Nun, niemand erwartet Disneyland, wenn er nach Detroit kommt. Und dass es kalt sein kann in Michigan zu dieser Jahreszeit, das hat sich bereits herumgesprochen - allerdings ist es gewöhnlich noch viel eisiger als in diesem Winter. Dafür hat Motor City eine Menge Vorzüge, zumindest für Schlachtenbummler: Die Stadt besitzt ein ausgeprägtes Nachtleben. Wenn die Lichter der Großstadt angehen, sieht man auch nicht mehr, wie heruntergekommen sie ist. Den Football-Fans dürfte das sowieso egal sein. Vor dem Spiel und nach dem Spiel wollen sie nur eines, nämlich Bier. Und das gibt's in Downtown Detroit reichlich, und zwar rund um die Uhr - die Prohibition ist lange her. Heutzutage haben drei Kasinos die ganze Nacht lang geöffnet. "It's a match made in heaven", schreibt Parker. Wenn das nicht für Detroit als Austragungsort des Super Bowls spricht! Dazu die Aussicht auf eine Spritztour ins benachbarte Ausland: Auf der anderen Seite des Flusses liegt Windsor, Kanada. Auch dort gibt's ein Kasino.

Es mag schwierig sein, in Downtown Detroit einen Arbeitsplatz zu finden - ein Platz an der Bartheke findet sich garantiert. Dass sich in den vergangenen Jahren zahlreiche Restaurants neu angesiedelt haben, hebt auch Bürgermeister Kwame Kilpatrick gern hervor. Mit seinen Kneipen und Kasinos verwandelt sich die Motor City immer mehr in eine Vergnügungsmeile - eine Art Mini-Las-Vegas für die Metro Detroiter. Zwei Sportstadien ziehen ordentlich Publikum an. Aber auch das kulturelle Angebot kann sich sehen lassen, und Vorstädter wie Touristen besuchen die Museen, gehen ins Konzert oder zu einer Show im altehrwürdigen "Fox Theatre".

Allerdings fehlen die Shopping-Möglichkeiten, ohne die kein Amerikaner seine Freizeit sinnvoll gestalten kann. Downtown gibt es nur einen Buchladen und ein paar kleinere Geschäfte. Deswegen sind auch die 10.000 freiwilligen Helfer beim Super Bowl so wichtig – sie sollen den Sportfans nicht zuletzt den Weg zu den zahlreichen Einkaufsmeilen in den Vorstädten weisen. Und zu den Hotels, denn in Detroit gibt es längst nicht genügend Übernachtungsmöglichkeiten.

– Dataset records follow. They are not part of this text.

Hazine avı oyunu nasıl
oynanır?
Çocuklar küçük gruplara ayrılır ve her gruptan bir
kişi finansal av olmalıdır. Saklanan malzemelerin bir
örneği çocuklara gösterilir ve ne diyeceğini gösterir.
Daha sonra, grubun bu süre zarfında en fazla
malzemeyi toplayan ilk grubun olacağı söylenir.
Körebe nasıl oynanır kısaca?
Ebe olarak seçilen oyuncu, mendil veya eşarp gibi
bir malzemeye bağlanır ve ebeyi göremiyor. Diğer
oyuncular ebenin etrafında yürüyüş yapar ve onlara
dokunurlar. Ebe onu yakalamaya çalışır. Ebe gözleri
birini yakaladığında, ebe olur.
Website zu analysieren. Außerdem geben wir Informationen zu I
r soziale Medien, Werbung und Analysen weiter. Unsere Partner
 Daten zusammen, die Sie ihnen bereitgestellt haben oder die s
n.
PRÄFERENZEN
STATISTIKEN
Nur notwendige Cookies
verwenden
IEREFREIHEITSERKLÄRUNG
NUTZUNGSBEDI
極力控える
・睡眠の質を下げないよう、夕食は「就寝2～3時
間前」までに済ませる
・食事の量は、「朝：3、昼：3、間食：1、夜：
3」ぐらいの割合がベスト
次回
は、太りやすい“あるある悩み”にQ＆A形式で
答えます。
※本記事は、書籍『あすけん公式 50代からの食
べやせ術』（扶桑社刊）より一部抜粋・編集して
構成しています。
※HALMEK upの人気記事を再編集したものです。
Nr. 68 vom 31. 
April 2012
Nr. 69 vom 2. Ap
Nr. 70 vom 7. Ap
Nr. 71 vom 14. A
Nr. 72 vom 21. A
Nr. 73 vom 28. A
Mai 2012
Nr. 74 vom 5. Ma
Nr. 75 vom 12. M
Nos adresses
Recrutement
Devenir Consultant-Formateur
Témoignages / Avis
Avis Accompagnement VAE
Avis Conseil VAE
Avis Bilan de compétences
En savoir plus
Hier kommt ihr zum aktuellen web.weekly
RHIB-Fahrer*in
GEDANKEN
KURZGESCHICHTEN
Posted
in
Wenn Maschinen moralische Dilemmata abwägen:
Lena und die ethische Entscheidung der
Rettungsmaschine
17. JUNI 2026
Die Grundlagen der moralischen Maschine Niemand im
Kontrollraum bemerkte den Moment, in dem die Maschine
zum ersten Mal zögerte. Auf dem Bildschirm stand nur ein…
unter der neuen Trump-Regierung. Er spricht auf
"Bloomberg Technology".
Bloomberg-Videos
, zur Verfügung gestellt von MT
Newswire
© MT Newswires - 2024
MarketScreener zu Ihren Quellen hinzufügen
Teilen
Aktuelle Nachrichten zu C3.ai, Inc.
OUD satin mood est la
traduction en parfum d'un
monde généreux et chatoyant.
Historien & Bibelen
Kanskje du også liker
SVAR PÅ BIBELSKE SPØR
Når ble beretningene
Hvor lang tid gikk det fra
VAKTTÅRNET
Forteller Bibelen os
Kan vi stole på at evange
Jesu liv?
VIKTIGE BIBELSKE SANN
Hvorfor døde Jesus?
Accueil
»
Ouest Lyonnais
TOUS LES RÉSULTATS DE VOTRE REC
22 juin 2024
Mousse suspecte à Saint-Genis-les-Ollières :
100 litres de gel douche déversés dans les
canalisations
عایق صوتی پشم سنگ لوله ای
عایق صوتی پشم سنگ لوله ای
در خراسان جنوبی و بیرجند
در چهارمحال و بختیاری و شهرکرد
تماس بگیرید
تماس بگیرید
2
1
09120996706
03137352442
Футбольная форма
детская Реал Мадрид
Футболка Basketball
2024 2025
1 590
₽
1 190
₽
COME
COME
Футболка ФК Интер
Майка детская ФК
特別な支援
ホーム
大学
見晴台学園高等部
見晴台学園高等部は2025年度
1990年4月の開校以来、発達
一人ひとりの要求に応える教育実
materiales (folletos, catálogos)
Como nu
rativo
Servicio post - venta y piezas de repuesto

Wichtig ist, dass die Besucher motorisiert sind, denn in der Autostadt gibt es praktisch kein öffentliches Transportwesen: Das ließen die Stadtoberen, auf entsprechenden Druck von der Autoindustrie, schon vor langer Zeit sterben. Eine der prominentesten Ruinen in Detroit ist der alte Zentralbahnhof an der Ambassador Bridge, die hinüber nach Kanada führt. Das „People Mover“ genannte Bähnchen, das in der Innenstadt seine Runden um ein paar Häuserblocks zieht, kann allenfalls den Weg ins Parkhaus verkürzen.

Immerhin sorgt der Bürgermeister nach Kräften dafür, dass genug Parkmöglichkeiten zur Verfügung stehen – Ford Field hat 65.000 Sitzplätze, da wird’s auch an einem ganz normalen Spieltag eng. Wenn in Detroit schon fast keine Autos mehr gebaut werden, sollen sie wenigstens parken können. Gern auch auf Abrissgrundstücken: Nicht einmal das Büro, in dem das berühmte Motown Label von 1968 bis 1972 residierte, blieb verschont – es wurde eben erst abgebrochen. Wieder ein paar Parkplätze mehr. Und die Musik spielt sowieso woanders.

Mehr über Motown und den Superbowl XL: Wie sich Detroit vorbereitet und wandelt

Monday, January 23, 2006

Gute und schlechte Zeiten bei Ford

Wie nimmt man einer schlechten Nachricht ein wenig die Schärfe? Man schickt eine gute voraus. Immerhin, so wurde heute morgen bekannt, stieg der Nettogewinn bei Ford im vierten Quartal 2005 im Vergleich zum Vorjahr um 19 Prozent. Global gesehen arbeitete das Unternehmen sogar profitabel - Europa und Südamerika sei Dank: Unterm Strich blieben 2 Milliarden Dollar vor Steuern, trotz stetig schwindendem Marktanteil in Nordamerika. Insofern geht's Ford noch gold, jedenfalls im Vergleich mit GM, wo man in den ersten drei Quartalen des Vorjahres 1,6 Milliarden Miese einfuhr.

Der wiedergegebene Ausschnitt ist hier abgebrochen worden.